For about 24 years, from 1979 to 2003, Chemistry International was print only and easily recognizable with its glossy green cover. It was so green that it stained the readers fingers! Today, the early volumes of CI are freely available online. Always without stains.
Working with the Internet Archive, the project of digitizing the print collection has been recently completed. The scanning and processing were managed by Tim Bigelow in Boston. For each volumes, high quality, text-searchable PDF files have been created. The collection is part of Internet Archive search and each volume is displayed via their open source Book Reader.
Making the collection available online is CI present to IUPAC100 and a gift to the community of scientists and historians especially interested in the stories surrounding the Union in the 80’s and 90’s. In the Epilogue of the CI Special IUPAC 100 issue (July 2019, p. 58), Brigitte Van Tiggelen issued a call to arms and asked anyone who has historical materials to share it. She and her colleagues, who contributed to that special issue, have presented fascinating accounts of specific aspects or point-in-time in the early years of the Union. A closer look in the last decades of the 20th century will no doubt be equally interesting. Therefore it became evident to this CI editor that one small step forward was to make CI archives digital and broadly available online.
Curious wonderers will rejoice flipping to these pages, discovering the Union recent past. Over the years, the styles evolved and each successive editors left their marks. To start, it was Martin Gellender till 1982, followed by Roger Fennell till 1985, and Michael Freemantle for about 10 years and till July 1994. Following that longer steady period Michael Ward appeared as acting editor for a couple of years and that till John Jost took the relay in 1997. Then, Alan Senzel managed CI from 1999 to 2001 and at last, starting in 2002, Fabienne Meyers morphed CI into the magazine you still receive today, implementing colors and an online version in 2003.

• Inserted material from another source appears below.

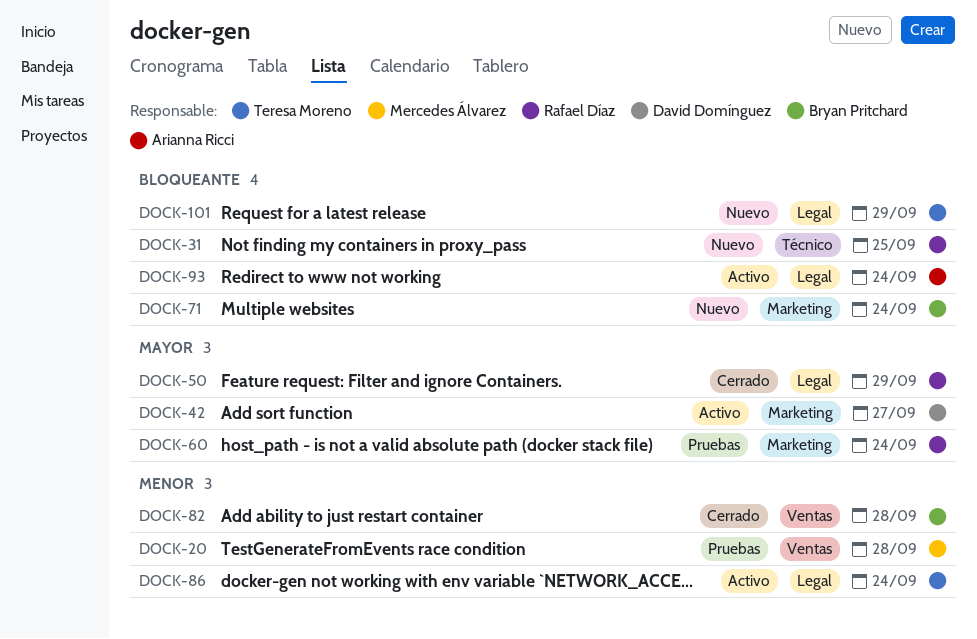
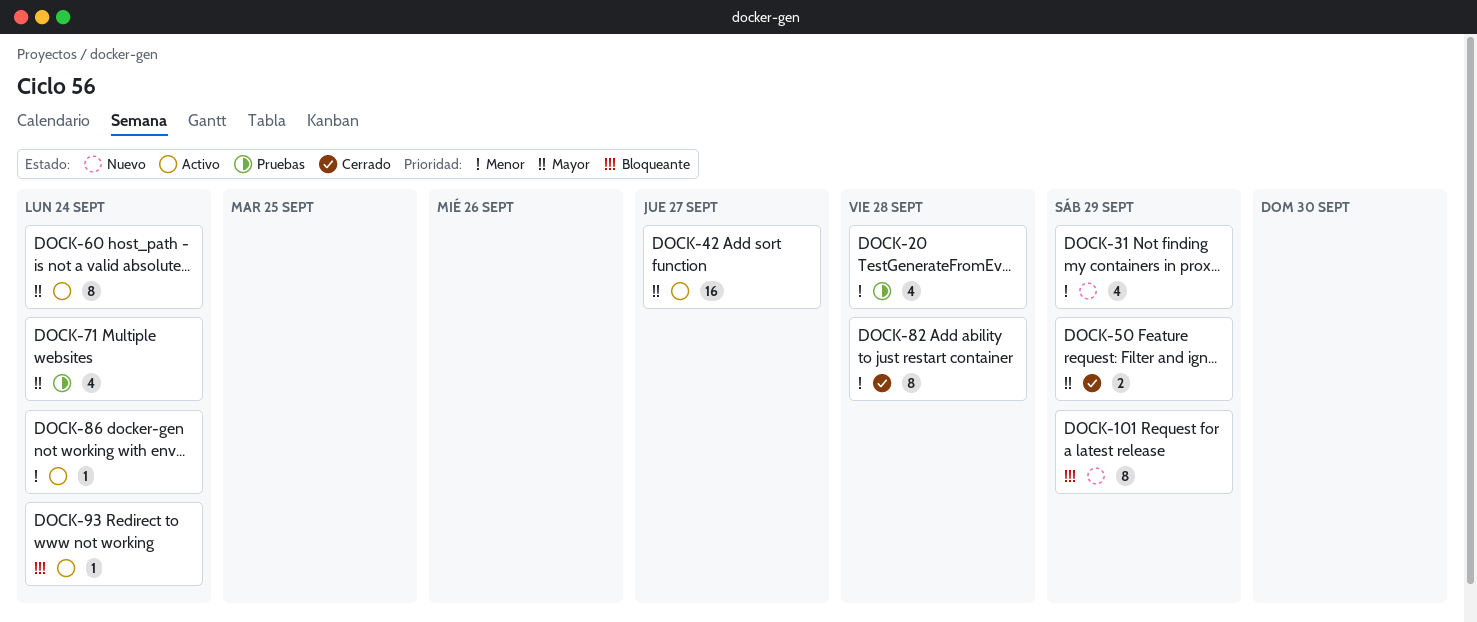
DOCK-31, priority: Bloqueante -> Menor
DOCK-31, due: Sep 25 -> Sep 29
DOCK-60, status: Pruebas -> Activo
DOCK-71, status: Nuevo -> Pruebas
DOCK-71, priority: Bloqueante -> Mayor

The Internet Archive is a non-profit building a digital library of Internet sites and other cultural artifacts in digital form. Like a paper library, they provide free access to researchers, historians, scholars, the print disabled, and the general public. It began in 1996 by archiving the Internet itself. Today they have 20+ years of web history accessible through the Wayback Machine and they work with 625+ library and other partners through their Archive-It program to identify important web pages.